Emily Evans-Hoeker, M.D., David A. Pritchard, M.S., D. Leann Long, M.S., Amy H. Herring, Sc.D., Joseph B. Stanford, M.D., M.S.P.H., Anne Z. Steiner, M.D., M.P.H.
Volume 100, Issue 4, Pages 1033-1038.e1, October 2013
To assess the use of cervical mucus monitoring (CMM) in women trying to conceive and determine whether monitoring is associated with increased cycle-specific probability of conception (fecundability).
Time-to-pregnancy cohort study.
Three hundred thirty-one women trying to conceive, ages 30 to 44 years, without known infertility.
Main Outcome Measure(s):
CMM prevalence and fecundability.

§ Exercise requirements
Reproduce verbatim the portion of the cervical mucus monitoring abstract that begins at the words "Emily Evans-Hoeker, M.D., David" and stops after the words "Steiner, M.D., M.P.H.".

§ Extracted material
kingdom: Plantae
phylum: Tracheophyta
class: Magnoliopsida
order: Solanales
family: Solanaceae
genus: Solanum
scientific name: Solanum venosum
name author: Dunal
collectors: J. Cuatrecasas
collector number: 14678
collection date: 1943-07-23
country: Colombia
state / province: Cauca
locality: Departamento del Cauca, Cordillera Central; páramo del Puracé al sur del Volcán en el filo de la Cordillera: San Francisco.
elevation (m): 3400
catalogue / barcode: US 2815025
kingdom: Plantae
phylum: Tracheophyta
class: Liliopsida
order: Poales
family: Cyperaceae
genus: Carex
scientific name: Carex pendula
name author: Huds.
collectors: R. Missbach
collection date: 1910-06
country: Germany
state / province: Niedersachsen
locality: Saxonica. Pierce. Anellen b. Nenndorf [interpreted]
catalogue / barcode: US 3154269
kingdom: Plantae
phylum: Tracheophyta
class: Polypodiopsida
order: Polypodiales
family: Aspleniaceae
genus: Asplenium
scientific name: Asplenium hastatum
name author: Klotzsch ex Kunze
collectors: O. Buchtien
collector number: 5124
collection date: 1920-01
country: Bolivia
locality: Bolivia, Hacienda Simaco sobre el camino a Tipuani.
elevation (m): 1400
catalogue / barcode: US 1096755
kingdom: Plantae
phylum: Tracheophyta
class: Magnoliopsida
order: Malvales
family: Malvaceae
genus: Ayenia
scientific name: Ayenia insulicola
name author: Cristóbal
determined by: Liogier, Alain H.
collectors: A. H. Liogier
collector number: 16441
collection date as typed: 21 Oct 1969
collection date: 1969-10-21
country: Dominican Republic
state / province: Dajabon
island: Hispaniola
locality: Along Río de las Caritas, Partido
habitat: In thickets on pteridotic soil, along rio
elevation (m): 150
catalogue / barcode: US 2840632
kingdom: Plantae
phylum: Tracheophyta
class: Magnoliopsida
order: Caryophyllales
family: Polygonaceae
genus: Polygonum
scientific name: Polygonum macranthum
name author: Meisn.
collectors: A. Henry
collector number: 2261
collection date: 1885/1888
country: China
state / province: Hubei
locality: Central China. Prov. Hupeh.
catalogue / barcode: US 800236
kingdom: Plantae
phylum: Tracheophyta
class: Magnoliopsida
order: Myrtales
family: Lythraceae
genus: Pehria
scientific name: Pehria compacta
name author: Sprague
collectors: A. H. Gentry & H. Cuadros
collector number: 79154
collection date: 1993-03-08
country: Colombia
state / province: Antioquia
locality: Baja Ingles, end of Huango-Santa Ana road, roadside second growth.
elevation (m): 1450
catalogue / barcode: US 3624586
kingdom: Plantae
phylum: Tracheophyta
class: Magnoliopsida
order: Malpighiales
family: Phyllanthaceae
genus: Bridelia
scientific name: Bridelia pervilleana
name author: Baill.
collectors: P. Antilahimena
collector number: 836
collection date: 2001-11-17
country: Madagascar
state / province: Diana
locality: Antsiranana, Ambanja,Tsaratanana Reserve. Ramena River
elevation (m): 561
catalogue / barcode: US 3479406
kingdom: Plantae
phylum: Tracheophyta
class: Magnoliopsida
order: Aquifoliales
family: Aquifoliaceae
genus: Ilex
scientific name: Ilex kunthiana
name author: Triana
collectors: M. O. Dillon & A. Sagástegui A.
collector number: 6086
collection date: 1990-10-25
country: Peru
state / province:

§ Your solution
Emily Evans-Hoeker, M.D., David A. Pritchard, M.S., D. Leann Long, M.S., Amy H. Herring, Sc.D., Joseph B. Stanford, M.D., M.S.P.H., Anne Z. Steiner, M.D., M.P.H.